Olay örgüsü, senaryo ve diyaloğun zayıf olacağına dair çekincelerime rağmen ‘Asuf’ dizisinin sunduğu birçok belgesel konusunun yanı sıra açıkçası dizi, içerdiği tüm acılar, hatalar ve ihlallerle birlikte ‘uyanış’ (Sahve) konusunu incelemeye dikkat ediyor. Bununla ilgili en önemli sıkıntılı noktalar, bunların -tüm uç noktaları ile- hayatımıza, insanlarımıza ve ülkelerimizin geleceğine nasıl yansıdığı ve seçkin bölgelerimizdeki kalkınmayı nasıl sekteye uğrattığı üzerinde duruyor.
Bu rolleri üstlenmesi gereken sadece sanat eserleri değildir. Gerek belgesellerle, gerek hatırlatmalarla ve gerekse bu gibi birçok yolla ‘uyanışın’ bilinmesini sağlamak için çeşitli medya kuruluşları ve bütün platformların üzerine düşen kurumsal rollerin yanı sıra makaleler ve sosyal medya araçları üzerinden bireylerin üstlenmesi gereken roller de vardır.
‘Uyanış’ tehlikesinin, ortaya çıkış nedenlerinin ve etkilerinin ciddi anlamda farkında olunması ve bu farkındalığın devam etmesi ile eş zamanlı olarak, geçmişe dalınmaması gerektiğini söyleyen çatlak ‘sesler’ ortaya çıktı. Onların iddialarına ve kanaatlerine göre ‘uyanış’, sona ermiş ve bunun hakkında tekrar konuşmaya gerek yok! Ben burada şunu söylemek istiyorum: Bu insanların, gerek sanatsal çalışmalarla gerekse genel olarak medya aracılığıyla olsun, ‘uyanışın’ ve onun felaketlerinin sürekli hatırlatılmasına karşı duydukları hazımsızlığın nedenini anlamıyorum. Bence bu konuda öfkelenenler; ya uyanışın destekçileri ya ondan istifade edenler ya da kaybolmuş olsa bile bu ‘uyanışın’ oluşturduğu tehlikeyi anlamadan cahilce tehlikesini azımsayanlardır.
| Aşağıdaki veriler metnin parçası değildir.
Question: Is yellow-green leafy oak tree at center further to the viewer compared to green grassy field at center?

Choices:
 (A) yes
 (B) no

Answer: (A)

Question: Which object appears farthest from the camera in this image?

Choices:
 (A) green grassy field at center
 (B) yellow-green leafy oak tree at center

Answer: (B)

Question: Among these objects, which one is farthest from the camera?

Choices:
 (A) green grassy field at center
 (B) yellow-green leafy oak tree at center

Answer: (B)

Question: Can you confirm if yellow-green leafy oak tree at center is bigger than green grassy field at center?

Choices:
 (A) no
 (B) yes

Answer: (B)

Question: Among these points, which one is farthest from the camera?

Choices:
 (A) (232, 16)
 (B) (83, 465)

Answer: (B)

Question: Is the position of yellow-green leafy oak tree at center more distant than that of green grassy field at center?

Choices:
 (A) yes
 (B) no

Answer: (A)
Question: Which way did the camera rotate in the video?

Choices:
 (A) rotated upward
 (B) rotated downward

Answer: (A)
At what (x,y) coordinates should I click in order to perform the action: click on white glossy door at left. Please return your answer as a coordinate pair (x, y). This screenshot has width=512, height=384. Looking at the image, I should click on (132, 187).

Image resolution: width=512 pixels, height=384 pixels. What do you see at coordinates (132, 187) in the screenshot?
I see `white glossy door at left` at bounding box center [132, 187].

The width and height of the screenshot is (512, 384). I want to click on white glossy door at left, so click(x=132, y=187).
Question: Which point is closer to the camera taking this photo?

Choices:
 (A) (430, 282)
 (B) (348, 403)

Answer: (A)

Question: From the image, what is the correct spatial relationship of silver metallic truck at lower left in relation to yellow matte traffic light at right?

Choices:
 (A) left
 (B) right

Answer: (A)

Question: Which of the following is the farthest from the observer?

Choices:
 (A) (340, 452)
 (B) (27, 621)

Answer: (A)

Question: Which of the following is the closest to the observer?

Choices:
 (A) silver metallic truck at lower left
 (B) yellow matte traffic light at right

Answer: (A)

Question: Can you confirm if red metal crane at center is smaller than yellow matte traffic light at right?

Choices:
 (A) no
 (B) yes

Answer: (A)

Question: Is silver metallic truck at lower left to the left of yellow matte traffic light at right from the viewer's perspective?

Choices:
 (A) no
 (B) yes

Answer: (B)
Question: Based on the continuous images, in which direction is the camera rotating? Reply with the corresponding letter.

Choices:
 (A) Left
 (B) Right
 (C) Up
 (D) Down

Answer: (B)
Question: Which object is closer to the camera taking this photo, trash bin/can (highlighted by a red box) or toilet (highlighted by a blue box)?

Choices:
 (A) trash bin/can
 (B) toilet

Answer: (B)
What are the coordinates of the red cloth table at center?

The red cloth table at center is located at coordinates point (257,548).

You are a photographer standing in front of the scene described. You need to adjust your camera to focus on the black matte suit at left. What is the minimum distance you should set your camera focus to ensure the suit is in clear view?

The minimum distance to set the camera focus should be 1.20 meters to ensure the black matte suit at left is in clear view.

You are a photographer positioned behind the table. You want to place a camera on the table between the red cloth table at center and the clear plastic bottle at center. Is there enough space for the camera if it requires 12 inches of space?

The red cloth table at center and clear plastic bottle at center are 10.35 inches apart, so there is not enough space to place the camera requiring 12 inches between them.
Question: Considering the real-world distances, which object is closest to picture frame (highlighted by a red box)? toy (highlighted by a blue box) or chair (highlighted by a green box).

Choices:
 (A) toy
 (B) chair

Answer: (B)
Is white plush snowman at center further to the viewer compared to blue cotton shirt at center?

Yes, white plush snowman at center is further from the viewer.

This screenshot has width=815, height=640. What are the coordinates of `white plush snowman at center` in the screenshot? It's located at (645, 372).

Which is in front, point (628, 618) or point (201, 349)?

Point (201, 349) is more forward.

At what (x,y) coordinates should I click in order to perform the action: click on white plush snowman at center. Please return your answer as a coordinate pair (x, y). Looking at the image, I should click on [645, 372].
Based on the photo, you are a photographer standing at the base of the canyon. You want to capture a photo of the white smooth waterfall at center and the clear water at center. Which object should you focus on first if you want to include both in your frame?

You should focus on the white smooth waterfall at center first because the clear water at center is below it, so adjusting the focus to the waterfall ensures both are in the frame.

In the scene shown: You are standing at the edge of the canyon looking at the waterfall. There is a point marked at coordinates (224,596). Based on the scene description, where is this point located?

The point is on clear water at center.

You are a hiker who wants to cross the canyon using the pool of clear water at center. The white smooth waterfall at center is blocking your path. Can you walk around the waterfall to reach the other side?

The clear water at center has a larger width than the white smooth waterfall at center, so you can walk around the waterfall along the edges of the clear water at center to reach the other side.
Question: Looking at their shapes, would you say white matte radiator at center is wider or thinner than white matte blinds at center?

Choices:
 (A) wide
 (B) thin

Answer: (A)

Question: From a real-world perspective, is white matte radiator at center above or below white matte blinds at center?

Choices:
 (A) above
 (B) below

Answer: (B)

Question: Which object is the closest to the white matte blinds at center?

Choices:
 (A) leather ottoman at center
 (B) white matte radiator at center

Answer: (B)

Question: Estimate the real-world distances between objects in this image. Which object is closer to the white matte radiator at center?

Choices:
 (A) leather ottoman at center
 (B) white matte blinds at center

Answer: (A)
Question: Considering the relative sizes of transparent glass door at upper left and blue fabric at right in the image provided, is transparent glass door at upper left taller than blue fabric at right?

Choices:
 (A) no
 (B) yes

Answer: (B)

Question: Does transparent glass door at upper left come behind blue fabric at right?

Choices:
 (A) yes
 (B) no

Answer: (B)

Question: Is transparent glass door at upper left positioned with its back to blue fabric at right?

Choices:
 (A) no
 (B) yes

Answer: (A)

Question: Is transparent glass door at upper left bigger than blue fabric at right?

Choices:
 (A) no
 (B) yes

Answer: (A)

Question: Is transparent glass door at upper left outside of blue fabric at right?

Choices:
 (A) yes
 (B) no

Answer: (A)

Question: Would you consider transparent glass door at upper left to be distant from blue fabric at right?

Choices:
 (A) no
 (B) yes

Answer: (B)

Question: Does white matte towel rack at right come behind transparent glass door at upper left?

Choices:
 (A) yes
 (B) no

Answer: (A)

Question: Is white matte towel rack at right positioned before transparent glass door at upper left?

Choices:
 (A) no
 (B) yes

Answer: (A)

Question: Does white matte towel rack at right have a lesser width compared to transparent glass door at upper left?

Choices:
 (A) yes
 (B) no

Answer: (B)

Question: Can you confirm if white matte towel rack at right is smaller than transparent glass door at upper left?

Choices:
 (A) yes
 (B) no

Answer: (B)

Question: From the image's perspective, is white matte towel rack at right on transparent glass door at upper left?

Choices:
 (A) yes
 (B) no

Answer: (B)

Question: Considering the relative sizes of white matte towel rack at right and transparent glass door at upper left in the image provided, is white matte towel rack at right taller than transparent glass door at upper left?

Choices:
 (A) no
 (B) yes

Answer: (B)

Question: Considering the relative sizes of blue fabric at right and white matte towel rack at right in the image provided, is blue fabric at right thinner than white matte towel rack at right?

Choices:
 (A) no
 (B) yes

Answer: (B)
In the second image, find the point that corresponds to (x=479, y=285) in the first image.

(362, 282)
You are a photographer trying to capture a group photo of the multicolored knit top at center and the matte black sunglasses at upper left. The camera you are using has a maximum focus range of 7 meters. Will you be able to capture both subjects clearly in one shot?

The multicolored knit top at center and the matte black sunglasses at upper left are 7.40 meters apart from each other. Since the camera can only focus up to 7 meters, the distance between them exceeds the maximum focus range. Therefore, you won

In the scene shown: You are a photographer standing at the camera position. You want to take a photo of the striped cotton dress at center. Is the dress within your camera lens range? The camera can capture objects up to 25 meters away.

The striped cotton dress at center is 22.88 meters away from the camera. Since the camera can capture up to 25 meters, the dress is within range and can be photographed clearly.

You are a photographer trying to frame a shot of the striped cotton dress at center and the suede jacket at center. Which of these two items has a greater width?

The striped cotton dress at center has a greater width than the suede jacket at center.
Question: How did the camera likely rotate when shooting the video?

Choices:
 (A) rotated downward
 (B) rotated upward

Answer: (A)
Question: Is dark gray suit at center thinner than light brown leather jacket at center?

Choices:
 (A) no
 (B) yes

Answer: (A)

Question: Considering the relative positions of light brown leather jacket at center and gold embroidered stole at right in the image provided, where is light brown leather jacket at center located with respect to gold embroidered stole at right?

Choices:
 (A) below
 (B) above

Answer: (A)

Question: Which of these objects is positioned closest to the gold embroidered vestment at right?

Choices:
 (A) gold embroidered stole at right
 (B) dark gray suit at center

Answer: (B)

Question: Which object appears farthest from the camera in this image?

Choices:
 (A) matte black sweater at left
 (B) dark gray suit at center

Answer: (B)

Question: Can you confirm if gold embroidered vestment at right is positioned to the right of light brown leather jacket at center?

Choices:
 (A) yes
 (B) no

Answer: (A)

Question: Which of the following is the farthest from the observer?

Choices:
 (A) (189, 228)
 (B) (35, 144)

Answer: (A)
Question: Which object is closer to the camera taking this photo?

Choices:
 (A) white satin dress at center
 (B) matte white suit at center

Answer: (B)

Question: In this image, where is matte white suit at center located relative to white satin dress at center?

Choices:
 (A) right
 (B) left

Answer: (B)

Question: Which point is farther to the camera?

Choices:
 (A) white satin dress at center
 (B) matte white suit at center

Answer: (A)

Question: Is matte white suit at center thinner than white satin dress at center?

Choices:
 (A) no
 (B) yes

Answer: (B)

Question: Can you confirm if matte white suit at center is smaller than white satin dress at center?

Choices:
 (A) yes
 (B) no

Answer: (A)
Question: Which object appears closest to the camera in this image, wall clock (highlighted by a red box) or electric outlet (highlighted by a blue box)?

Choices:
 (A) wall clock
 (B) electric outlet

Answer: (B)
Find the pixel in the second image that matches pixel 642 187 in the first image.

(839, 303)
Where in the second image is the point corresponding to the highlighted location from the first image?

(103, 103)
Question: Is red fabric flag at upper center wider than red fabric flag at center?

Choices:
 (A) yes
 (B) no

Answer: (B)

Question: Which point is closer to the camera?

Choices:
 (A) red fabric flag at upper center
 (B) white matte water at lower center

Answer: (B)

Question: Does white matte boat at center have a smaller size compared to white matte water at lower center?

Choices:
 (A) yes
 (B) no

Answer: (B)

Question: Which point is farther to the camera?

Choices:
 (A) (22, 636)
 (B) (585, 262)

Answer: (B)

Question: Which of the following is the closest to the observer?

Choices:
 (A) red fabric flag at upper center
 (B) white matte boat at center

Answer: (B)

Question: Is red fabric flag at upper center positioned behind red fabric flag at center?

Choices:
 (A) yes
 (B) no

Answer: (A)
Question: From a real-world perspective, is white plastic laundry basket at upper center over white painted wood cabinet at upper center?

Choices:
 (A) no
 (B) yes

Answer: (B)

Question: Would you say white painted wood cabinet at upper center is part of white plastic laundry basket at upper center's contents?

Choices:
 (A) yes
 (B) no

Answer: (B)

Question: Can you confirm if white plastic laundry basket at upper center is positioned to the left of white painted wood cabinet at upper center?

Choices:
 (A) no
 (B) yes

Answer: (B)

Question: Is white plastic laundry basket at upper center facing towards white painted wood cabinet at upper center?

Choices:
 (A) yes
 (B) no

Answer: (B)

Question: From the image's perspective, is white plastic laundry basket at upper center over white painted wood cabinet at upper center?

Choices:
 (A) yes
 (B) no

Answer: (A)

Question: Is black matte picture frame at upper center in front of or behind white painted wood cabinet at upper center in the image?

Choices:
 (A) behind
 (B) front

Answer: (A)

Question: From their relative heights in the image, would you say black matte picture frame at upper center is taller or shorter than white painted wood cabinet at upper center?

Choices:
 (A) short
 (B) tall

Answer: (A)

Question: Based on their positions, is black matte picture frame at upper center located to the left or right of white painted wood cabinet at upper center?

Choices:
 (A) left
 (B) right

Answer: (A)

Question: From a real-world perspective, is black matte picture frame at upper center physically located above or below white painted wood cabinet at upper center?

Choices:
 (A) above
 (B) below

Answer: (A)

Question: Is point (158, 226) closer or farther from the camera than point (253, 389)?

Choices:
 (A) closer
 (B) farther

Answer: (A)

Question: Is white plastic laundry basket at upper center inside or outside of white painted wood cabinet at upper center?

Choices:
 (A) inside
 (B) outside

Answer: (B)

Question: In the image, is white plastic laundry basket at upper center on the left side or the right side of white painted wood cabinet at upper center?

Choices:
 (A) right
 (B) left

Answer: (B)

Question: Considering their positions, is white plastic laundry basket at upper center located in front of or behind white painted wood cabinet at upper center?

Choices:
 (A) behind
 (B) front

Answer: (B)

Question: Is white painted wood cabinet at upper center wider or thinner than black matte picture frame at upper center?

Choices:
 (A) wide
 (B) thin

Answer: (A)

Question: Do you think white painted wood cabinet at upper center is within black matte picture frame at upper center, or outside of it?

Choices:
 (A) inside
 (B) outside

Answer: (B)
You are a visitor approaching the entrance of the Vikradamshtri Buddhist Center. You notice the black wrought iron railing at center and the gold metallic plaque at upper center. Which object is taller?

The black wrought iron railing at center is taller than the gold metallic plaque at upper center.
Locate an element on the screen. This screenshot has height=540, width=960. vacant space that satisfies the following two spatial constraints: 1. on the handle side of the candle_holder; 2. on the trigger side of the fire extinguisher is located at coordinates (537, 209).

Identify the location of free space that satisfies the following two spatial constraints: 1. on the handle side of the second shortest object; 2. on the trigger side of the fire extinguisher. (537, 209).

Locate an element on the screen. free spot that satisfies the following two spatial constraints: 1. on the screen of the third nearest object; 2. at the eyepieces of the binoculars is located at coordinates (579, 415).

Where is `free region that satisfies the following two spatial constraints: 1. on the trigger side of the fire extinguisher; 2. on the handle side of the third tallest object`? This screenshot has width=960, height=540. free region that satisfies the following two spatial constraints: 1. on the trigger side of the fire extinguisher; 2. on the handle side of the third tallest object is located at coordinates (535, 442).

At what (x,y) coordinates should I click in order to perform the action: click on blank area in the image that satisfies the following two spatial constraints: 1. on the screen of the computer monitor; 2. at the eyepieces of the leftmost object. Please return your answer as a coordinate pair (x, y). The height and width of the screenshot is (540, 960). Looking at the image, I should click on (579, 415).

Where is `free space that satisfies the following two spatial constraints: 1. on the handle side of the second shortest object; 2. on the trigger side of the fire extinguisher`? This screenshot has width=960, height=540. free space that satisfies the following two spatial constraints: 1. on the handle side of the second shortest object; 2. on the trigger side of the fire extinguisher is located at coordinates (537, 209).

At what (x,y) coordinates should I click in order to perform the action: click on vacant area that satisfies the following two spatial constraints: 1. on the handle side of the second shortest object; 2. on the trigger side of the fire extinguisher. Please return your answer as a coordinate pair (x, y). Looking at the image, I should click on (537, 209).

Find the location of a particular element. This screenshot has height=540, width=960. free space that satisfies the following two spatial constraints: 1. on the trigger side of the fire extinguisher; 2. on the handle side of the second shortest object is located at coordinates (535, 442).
Ne kadar istense ve ne kadar çaba harcansa da ‘uyanışın’ zevahirinin ortadan kalkacağını düşünmek cahilliktir. Çünkü bazılarının içinde ‘uyanışın’ kökleri derinlere ulaşmaktadır ve bu kişiler, koşullar elverdiğinde bunu sulamaya ve çimlendirmeye çalışıyorlar. Burada, aşırılığa ya da bu tür katılığa yatırım yapan tarafların olduğunu belirtmemiz gerekir. Bu kişiler çeşitli yollarla hoşgörü projesini baltalamak ve sahneyi ılımlılıktan önceki ‘siyah karesine’ döndürmeye çalışmakla ilgileniyorlar. Bu kişilerin kullandıkları yollardan biri şu sözleridir: “Bizi uyanışla rahatsız ettiniz!”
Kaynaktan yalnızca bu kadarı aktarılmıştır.